■ Records provided ■

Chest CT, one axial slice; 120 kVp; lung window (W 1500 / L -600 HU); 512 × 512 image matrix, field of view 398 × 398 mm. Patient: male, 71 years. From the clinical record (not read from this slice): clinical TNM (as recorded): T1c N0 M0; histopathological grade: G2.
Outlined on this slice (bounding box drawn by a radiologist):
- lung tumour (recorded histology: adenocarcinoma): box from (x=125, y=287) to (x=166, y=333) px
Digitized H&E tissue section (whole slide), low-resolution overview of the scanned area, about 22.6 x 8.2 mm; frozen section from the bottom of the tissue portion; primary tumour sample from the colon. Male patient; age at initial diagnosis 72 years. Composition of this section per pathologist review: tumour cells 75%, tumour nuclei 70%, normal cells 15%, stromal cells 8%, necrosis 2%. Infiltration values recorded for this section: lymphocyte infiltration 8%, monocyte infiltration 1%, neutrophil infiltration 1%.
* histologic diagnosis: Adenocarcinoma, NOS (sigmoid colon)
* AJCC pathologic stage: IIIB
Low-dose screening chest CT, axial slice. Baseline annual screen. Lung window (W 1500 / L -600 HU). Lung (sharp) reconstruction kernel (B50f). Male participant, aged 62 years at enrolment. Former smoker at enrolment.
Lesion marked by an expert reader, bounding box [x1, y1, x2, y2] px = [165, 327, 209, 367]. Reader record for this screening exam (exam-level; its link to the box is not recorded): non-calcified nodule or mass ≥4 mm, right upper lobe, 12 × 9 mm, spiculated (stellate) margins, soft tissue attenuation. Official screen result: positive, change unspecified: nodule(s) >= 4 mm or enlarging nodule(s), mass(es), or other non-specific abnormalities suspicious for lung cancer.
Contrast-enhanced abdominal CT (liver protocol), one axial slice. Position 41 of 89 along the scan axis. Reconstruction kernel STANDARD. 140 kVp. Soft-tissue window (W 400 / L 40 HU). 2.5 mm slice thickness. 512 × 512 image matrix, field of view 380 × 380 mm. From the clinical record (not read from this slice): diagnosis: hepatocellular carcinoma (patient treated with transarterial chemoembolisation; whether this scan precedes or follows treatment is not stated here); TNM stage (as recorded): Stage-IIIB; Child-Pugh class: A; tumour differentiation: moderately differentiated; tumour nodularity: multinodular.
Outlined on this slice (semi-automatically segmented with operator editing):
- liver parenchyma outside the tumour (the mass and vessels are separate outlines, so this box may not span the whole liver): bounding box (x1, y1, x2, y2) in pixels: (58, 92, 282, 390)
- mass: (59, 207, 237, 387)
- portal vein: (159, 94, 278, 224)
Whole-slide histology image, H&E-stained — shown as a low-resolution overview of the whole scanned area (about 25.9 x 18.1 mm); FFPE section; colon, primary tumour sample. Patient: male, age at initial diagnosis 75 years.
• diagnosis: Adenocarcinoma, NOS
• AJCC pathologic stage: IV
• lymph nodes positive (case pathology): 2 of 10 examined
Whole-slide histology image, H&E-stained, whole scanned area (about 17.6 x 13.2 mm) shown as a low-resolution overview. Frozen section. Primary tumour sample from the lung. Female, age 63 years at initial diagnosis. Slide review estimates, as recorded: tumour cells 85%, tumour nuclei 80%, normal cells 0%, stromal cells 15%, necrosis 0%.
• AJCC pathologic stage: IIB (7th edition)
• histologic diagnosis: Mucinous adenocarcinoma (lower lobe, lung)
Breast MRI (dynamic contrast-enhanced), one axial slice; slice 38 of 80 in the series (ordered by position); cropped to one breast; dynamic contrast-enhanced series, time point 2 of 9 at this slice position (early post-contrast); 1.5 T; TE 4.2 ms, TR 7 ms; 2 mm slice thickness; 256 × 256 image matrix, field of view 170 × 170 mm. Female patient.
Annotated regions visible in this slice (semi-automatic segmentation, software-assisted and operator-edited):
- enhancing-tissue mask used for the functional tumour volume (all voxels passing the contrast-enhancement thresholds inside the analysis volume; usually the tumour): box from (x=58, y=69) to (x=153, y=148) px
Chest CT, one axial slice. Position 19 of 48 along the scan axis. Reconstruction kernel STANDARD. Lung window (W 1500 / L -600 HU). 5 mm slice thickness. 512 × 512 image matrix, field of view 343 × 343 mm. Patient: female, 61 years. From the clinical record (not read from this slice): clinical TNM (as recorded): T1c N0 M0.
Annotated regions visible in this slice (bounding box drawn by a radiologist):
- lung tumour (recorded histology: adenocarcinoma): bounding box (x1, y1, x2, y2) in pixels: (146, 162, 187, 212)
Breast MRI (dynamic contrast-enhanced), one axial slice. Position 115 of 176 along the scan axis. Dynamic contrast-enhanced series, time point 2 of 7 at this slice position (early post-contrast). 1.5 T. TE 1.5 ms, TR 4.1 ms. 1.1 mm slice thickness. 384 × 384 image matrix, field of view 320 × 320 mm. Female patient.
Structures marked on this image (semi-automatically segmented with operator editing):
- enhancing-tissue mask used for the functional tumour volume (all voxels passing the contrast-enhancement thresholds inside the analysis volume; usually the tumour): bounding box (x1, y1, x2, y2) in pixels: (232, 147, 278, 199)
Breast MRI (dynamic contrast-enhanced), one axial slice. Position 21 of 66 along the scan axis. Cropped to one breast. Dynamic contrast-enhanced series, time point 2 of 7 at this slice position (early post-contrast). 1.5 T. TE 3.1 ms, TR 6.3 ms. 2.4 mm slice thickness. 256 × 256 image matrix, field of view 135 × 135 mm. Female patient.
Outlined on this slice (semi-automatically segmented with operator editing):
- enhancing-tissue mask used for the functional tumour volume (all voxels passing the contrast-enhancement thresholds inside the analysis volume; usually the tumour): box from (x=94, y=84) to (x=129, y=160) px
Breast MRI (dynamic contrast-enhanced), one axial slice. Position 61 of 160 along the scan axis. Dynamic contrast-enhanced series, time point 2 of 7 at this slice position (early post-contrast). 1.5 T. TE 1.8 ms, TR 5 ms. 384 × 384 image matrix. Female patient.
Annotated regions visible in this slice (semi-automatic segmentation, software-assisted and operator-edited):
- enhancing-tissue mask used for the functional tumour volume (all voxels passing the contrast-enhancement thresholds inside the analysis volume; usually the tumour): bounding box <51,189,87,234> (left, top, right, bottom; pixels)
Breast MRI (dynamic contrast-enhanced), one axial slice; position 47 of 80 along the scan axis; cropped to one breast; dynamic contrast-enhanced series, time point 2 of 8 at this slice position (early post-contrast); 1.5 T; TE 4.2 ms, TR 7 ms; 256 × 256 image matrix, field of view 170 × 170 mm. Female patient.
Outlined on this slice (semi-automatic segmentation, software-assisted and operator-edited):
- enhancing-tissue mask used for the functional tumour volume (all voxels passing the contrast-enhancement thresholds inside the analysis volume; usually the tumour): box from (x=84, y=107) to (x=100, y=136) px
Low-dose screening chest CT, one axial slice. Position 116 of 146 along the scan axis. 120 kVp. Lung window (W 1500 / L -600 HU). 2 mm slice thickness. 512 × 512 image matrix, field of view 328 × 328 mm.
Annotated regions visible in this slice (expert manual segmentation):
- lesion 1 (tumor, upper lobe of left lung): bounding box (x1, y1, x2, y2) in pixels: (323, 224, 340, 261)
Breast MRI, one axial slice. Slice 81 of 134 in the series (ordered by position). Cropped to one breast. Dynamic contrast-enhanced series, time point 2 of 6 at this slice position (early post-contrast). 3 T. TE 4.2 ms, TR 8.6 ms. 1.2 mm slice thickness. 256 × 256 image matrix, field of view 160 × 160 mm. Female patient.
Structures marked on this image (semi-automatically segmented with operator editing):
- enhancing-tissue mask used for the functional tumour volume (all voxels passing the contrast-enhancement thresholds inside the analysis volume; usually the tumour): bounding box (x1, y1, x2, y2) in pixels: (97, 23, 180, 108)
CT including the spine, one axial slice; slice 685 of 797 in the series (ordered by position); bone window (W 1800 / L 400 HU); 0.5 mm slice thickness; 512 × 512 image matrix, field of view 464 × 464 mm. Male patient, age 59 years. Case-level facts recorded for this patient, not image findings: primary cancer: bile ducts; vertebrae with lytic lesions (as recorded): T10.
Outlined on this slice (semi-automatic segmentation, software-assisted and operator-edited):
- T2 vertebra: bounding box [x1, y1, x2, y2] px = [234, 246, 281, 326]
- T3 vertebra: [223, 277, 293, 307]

■ What the exercise asks ■
For the word "histologic", tally the lines of the entries in which it appears and give the total alone.

■ Answer area ■
2